The Book Thief by Markus Zusak 
Everyday I had a commute to my college. It was short but I was going nuts trying to listen to the radio, so I tried audio books. As I was finishing this one up (the ending is so heart breaking) I was on my way to class. Needless to day I was a mess that day. (this one can also be under the categories of  Made me randomly smile, made me laugh till I cried, and broke my freaking heart.)

Sorta Like a Rock Star by Matthew Quick
My mom come into my room around one in the morning asking if I needed to take sinus medication. Embarrassed I explained that something had happened in my book that made my eyes run like a river. 

Books that had me looking around the corner for a serial killer:

The Riddles of Epsilon by Christine Mortan-Shaw
This book is seriously over looked. I don't know but one other person that has read it and I thought it was freaking fantastic. It was so creepy.

Bad Girls Don't Die by Katie Alender 
Ghosts. Really scary, evil ghosts. That is all. 

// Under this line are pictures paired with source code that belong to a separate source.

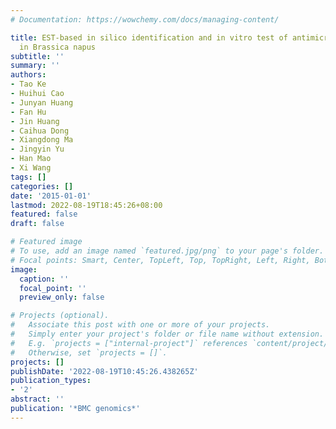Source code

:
 ```yaml
---
# Documentation: https://wowchemy.com/docs/managing-content/

title: EST-based in silico identification and in vitro test of antimicrobial peptides
  in Brassica napus
subtitle: ''
summary: ''
authors:
- Tao Ke
- Huihui Cao
- Junyan Huang
- Fan Hu
- Jin Huang
- Caihua Dong
- Xiangdong Ma
- Jingyin Yu
- Han Mao
- Xi Wang
tags: []
categories: []
date: '2015-01-01'
lastmod: 2022-08-19T18:45:26+08:00
featured: false
draft: false

# Featured image
# To use, add an image named `featured.jpg/png` to your page's folder.
# Focal points: Smart, Center, TopLeft, Top, TopRight, Left, Right, BottomLeft, Bottom, BottomRight.
image:
  caption: ''
  focal_point: ''
  preview_only: false

# Projects (optional).
#   Associate this post with one or more of your projects.
#   Simply enter your project's folder or file name without extension.
#   E.g. `projects = ["internal-project"]` references `content/project/deep-learning/index.md`.
#   Otherwise, set `projects = []`.
projects: []
publishDate: '2022-08-19T10:45:26.438265Z'
publication_types:
- '2'
abstract: ''
publication: '*BMC genomics*'
---
```

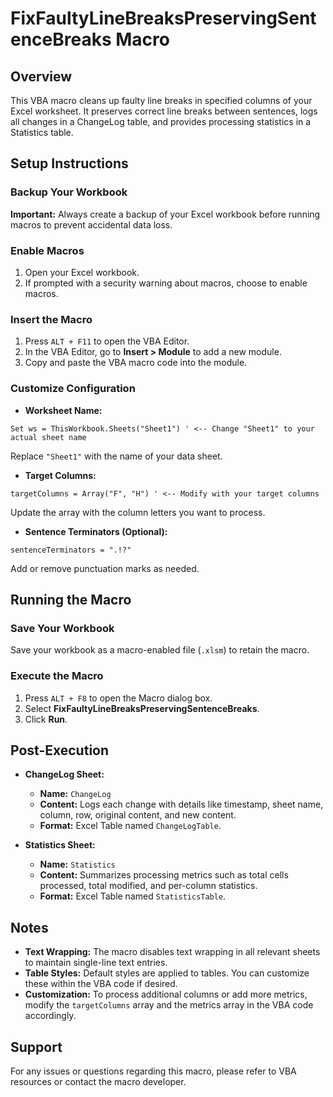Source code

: 
# FixFaultyLineBreaksPreservingSentenceBreaks Macro

## Overview
This VBA macro cleans up faulty line breaks in specified columns of your Excel worksheet. It preserves correct line breaks between sentences, logs all changes in a ChangeLog table, and provides processing statistics in a Statistics table.

## Setup Instructions

### Backup Your Workbook
**Important:** Always create a backup of your Excel workbook before running macros to prevent accidental data loss.

### Enable Macros
1. Open your Excel workbook.
2. If prompted with a security warning about macros, choose to enable macros.

### Insert the Macro
1. Press `ALT + F11` to open the VBA Editor.
2. In the VBA Editor, go to **Insert > Module** to add a new module.
3. Copy and paste the VBA macro code into the module.

### Customize Configuration

- **Worksheet Name:**
```vba
Set ws = ThisWorkbook.Sheets("Sheet1") ' <-- Change "Sheet1" to your actual sheet name
```
Replace `"Sheet1"` with the name of your data sheet.

- **Target Columns:**
```vba
targetColumns = Array("F", "H") ' <-- Modify with your target columns
```
Update the array with the column letters you want to process.

- **Sentence Terminators (Optional):**
```vba
sentenceTerminators = ".!?"
```
Add or remove punctuation marks as needed.

## Running the Macro

### Save Your Workbook
Save your workbook as a macro-enabled file (`.xlsm`) to retain the macro.

### Execute the Macro
1. Press `ALT + F8` to open the Macro dialog box.
2. Select **FixFaultyLineBreaksPreservingSentenceBreaks**.
3. Click **Run**.

## Post-Execution

- **ChangeLog Sheet:**
  - **Name:** `ChangeLog`
  - **Content:** Logs each change with details like timestamp, sheet name, column, row, original content, and new content.
  - **Format:** Excel Table named `ChangeLogTable`.

- **Statistics Sheet:**
  - **Name:** `Statistics`
  - **Content:** Summarizes processing metrics such as total cells processed, total modified, and per-column statistics.
  - **Format:** Excel Table named `StatisticsTable`.

## Notes

- **Text Wrapping:** The macro disables text wrapping in all relevant sheets to maintain single-line text entries.
- **Table Styles:** Default styles are applied to tables. You can customize these within the VBA code if desired.
- **Customization:** To process additional columns or add more metrics, modify the `targetColumns` array and the metrics array in the VBA code accordingly.

## Support
For any issues or questions regarding this macro, please refer to VBA resources or contact the macro developer.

Books that when I think back to them I laugh:
(and then get a bunch of weird looks because I am laughing for no apparent reason)

Paranormalcy Series by Kiersten White
*laughs* I love Kiersten White and her brand of funny. I thought that the second one wouldn't hold that same snark but she brought it packed into Evie. 

The Hex Hall Series by Rachel Hawkins
Snark at it's finest. Sophie is build of snark and she throws a ton of one liners around.

Books that made me think outside my bubble:

Willow by Julia Hoban
Willow is a cutter but you can't help but fall in love with her character. 

Wintergirls by Laurie Halse Anderson
Lia is anorexic. Something about Lia's story and her fight with her inner self pulls you in.  

The book that sort of gave me anxiety / the odd 11th book :

Divergent by Veronica Roth

This book gave me a new experience. I had NEVER experience this with any other book. Pure anxiety. I felt like I was the one jumping off the moving train or of the ledge of the 100 story building. It threw me off guard but I LOVED it.